[logback-user] Re: Using Logback on JDK1.4 possible?

Gerweck Andy - agerwe Andy.Gerweck at acxiom.com
Fri Jan 12 20:54:37 CET 2007

Personally, I have had excellent luck using Retroweaver
[http://retroweaver.sourceforge.net/] to back-convert my Java 5 code for
deployment on earlier JVM runtimes. Retroweaver can handle *every*
linguistic feature from Java 5. (Most of the linguistic changes in Java
5, even generics, have almost no incompatible effects on the compiled
bytecode.) You feed it classes compiled with Java 5 and it spits out
classes that will work on earlier JVMs. It requires only that you add a
small JAR to your classpath.

It also combines with the backport-util-concurrent project
[http://dcl.mathcs.emory.edu/util/backport-util-concurrent/] to handle
java.util.concurrent, Java 5's biggest library enhancement.

Except where Java 5 adds new methods (e.g., String.format(...)) to old
classes, Retroweaver can handle almost any Java 5 program. I put some
back-compiled code through our QA department, which could find no
performance or functionality problems.

I *strongly* recommend you put in the slight extra effort to run
Retroweaver's library-check utility.

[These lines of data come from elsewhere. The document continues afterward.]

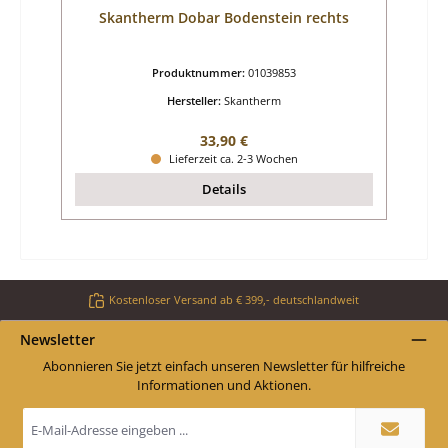
Skantherm Dobar Bodenstein rechts
Produktnummer:
01039853
Hersteller:
Skantherm
Regulärer Preis:
33,90 €
Lieferzeit ca. 2-3 Wochen
Details
Kostenloser Versand ab € 399,- deutschlandweit
Newsletter
Abonnieren Sie jetzt einfach unseren Newsletter für hilfreiche
Informationen und Aktionen.
E-
Mail-
Adresse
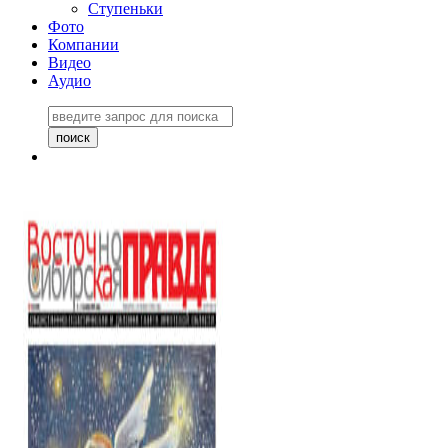
Ступеньки
Фото
Компании
Видео
Аудио
Восточно-Сибирская
правда №27243
06 ноября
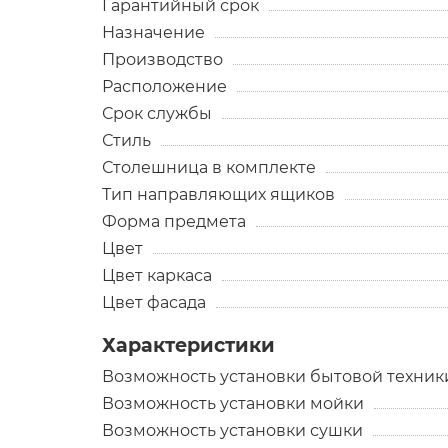
Гарантийный срок
Назначение
Производство
Расположение
Срок службы
Стиль
Столешница в комплекте
Тип направляющих ящиков
Форма предмета
Цвет
Цвет каркаса
Цвет фасада
Характеристики
Возможность установки бытовой техник
Возможность установки мойки
Возможность установки сушки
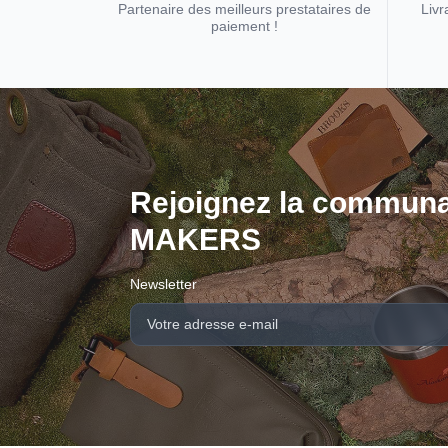
Partenaire des meilleurs prestataires de
Livr
paiement !
Rejoignez la communa
MAKERS
Newsletter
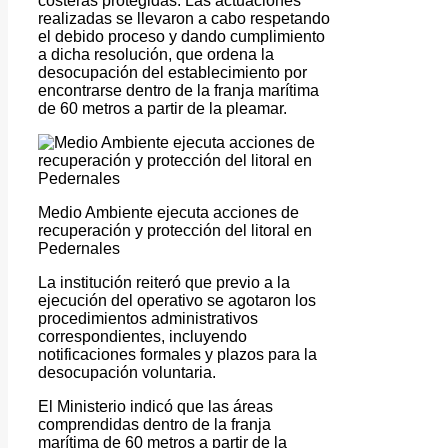
costeras protegidas. Las actuaciones
realizadas se llevaron a cabo respetando
el debido proceso y dando cumplimiento
a dicha resolución, que ordena la
desocupación del establecimiento por
encontrarse dentro de la franja marítima
de 60 metros a partir de la pleamar.
Medio Ambiente ejecuta acciones de
recuperación y protección del litoral en
Pedernales
La institución reiteró que previo a la
ejecución del operativo se agotaron los
procedimientos administrativos
correspondientes, incluyendo
notificaciones formales y plazos para la
desocupación voluntaria.
El Ministerio indicó que las áreas
comprendidas dentro de la franja
marítima de 60 metros a partir de la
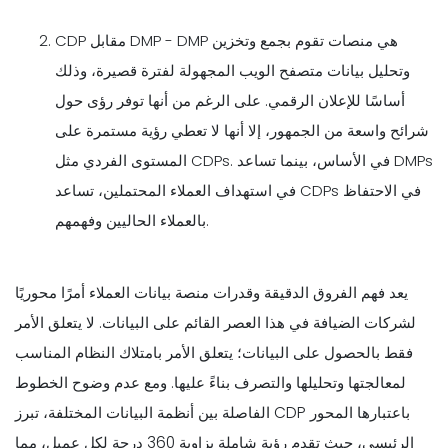
CDP مقابل DMP - DMP هي منصات تقوم بجمع وتخزين
وتحليل بيانات متصفح الويب المجهولة لفترة قصيرة، وذلك
أساسًا للإعلان الرقمي. على الرغم من أنها توفر رؤى حول
شرائح واسعة من الجمهور، إلا أنها لا تعطي رؤية مستمرة على
المستوى الفردي مثل CDPs. في الأساس، بينما تساعد DMPs
في استهداف العملاء المحتملين، تساعد CDPs في الاحتفاظ
بالعملاء الحاليين وفهمهم.
يعد فهم الفروق الدقيقة وقدرات منصة بيانات العملاء أمرًا محوريًا
لشركات الضيافة في هذا العصر القائم على البيانات. لا يتعلق الأمر
فقط بالحصول على البيانات؛ يتعلق الأمر بامتلاك النظام المناسب
لمعالجتها وتحليلها والتصرف بناءً عليها. ومع عدم وضوح الخطوط
الفاصلة بين أنظمة البيانات المختلفة، تبرز CDP باعتبارها المحور
الرئيسي، حيث تقدم رؤية شاملة بزاوية 360 درجة لكل عميل، مما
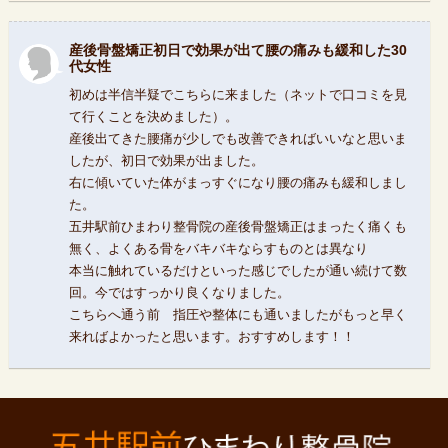
産後骨盤矯正初日で効果が出て腰の痛みも緩和した30
代女性
初めは半信半疑でこちらに来ました（ネットで口コミを見
て行くことを決めました）。
産後出てきた腰痛が少しでも改善できればいいなと思いま
したが、初日で効果が出ました。
右に傾いていた体がまっすぐになり腰の痛みも緩和しまし
た。
五井駅前ひまわり整骨院の産後骨盤矯正はまったく痛くも
無く、よくある骨をバキバキならすものとは異なり
本当に触れているだけといった感じでしたが通い続けて数
回。今ではすっかり良くなりました。
こちらへ通う前 指圧や整体にも通いましたがもっと早く
来ればよかったと思います。おすすめします！！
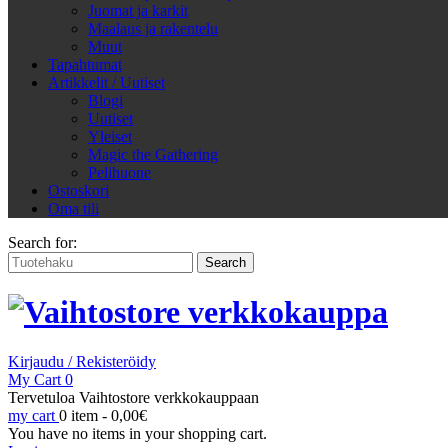
Juomat ja karkit
Maalaus ja rakentelu
Muut
Tapahtumat
Artikkelit / Uutiset
Blogi
Uutiset
Yleiset
Magic the Gathering
Pelihuone
Ostoskori
Oma tili
Search for:
Kirjaudu / Rekisteröidy
My Cart
0
Tervetuloa Vaihtostore verkkokauppaan
my cart
0 item -
0,00
€
You have no items in your shopping cart.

Point it to your JRE libraries and
it will go through the code to ensure it doesn't try to use any methods
or classes not available in your JRE (make sure to include the
Retroweaver runtime JAR). This will catch those library changes I
mentioned that Retroweaver doesn't handle--which is much better than a
missing class or method at runtime. If you pass this test, you shouldn't
have any problems. 

I have no affiliation with Retroweaver, though I did submit a patch to
the backport-util-concurrent project. I make no claims that it'll work
for you, but I'd bet you could run through the LOGBack JAR and get it
running on JDK 1.4. If you do, you may want to share your work. Just
feed in the LOGBack JARs you need and use the output instead of the

Andy Gerweck
Software Engineer

PS: In good conscience, I can't help but recommend you upgrade to Java 5
or higher if at all possible. We're reaching the point where it's bad
practice and poor style not to use Java 5's important language
enhancements. There are also great runtime advantages, so it's not
advisable to force a runtime upgrade where possible.